* Bounding boxes with keypoints *
============================================================

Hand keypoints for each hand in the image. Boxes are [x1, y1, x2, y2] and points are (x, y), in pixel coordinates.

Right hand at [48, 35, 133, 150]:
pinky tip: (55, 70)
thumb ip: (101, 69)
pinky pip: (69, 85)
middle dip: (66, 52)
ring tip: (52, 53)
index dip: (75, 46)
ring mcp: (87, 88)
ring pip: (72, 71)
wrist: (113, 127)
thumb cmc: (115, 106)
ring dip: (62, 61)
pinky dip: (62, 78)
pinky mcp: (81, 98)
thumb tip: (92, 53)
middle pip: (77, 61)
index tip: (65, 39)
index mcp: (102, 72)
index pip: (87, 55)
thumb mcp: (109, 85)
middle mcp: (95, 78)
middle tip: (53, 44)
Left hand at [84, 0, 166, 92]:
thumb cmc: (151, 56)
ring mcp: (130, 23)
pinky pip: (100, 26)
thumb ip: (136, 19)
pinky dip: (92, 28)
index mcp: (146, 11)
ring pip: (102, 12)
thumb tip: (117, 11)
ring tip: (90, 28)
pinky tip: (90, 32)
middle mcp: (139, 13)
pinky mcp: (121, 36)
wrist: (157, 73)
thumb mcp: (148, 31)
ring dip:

============================================================

* Exercise requirements *
Set down, word for word, every line from the line that holds "ring tip: (90, 28)" to the end of the entries above, including both ends.

* Task result *
ring tip: (90, 28)
pinky tip: (90, 32)
middle mcp: (139, 13)
pinky mcp: (121, 36)
wrist: (157, 73)
thumb mcp: (148, 31)
ring dip:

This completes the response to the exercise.